Author: Rob Sanderson <azaroth@liverpool.ac.uk>
1. Structure
2. serverInfo
3. databaseInfo
4. metaInfo
5. indexInfo
5.1. index
5.2. indexInfo for Z39.50
5.3. indexInfo for SRW
6. recordInfo
7. schemaInfo
8. configInfo
The ZeeRex DTD has a very simple structure. The main tag, explain, has six sections within it, only the first of which is required. The sections are:
The following describes each of the above divisions in turn, but first there are two attributes on the explain tag that bear discussion.
The authoritative attribute contains either true or false, defaulting to false if not present, and describes whether or not the record should be treated as the final authority on the described database. This may only be set to true if the following conditions are met:
The second attribute, id, is to allow for a unique identifier to be assigned to the record. This identifier may then be used for retrieval purposes. The identifier may be modified on aggregation from one server to another.
The serverInfo element contains the information necessary to start a connection to the described server. It has four attributes and four possible subelements, host, port, database, and authentication.
The protocol attribute on serverInfo is used to record the protocol that should be used to connect to the server. The default value is "Z39.50", but "SRW", "SRU" and "SRW/U" are also possible values. "SRW/U" means that both versions of the web service are available at the same URL endpoint.
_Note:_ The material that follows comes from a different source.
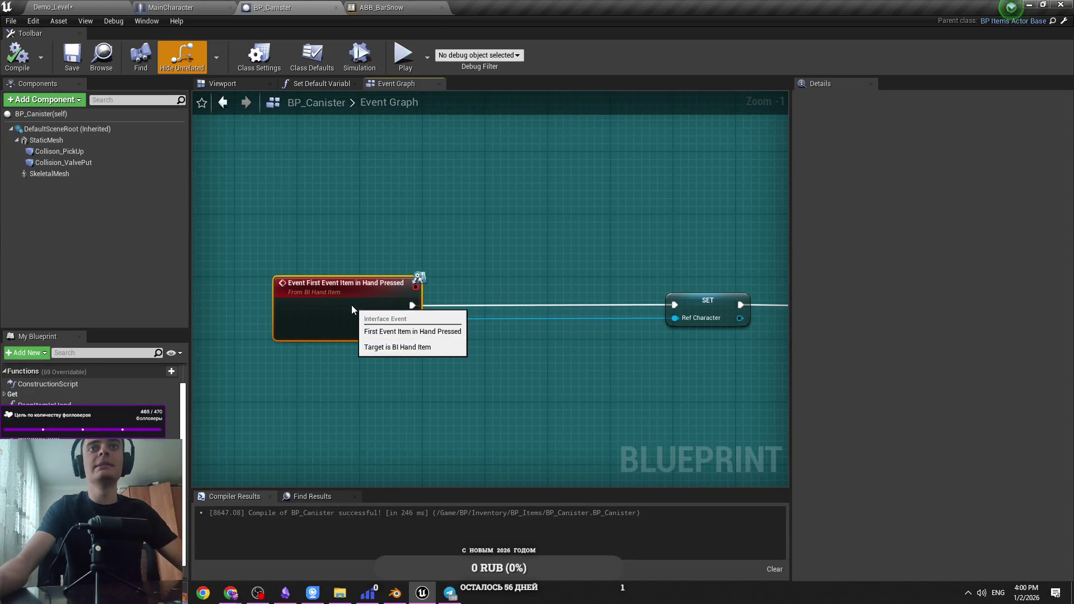
left_click_drag(412, 318, 512, 287)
The version attribute may be used to further specify the highest version of the protocol supported. The transport attribute allows the file to record the protocol used for transporting SRW or SRU messages. Normally this will be http, the default, but may be changed to allow https or different protocols. Finally, the wsdl element can be included to specify the URL to a wsdl file which describes the server.
The host element contains the address of the server which hosts the record. This address should be in a name which will resolve to the correct IP address. Only if the server does not have a symbolic name should the numeric IP address be given.
The port on the server to connect to should be given in the port element, in numeric form.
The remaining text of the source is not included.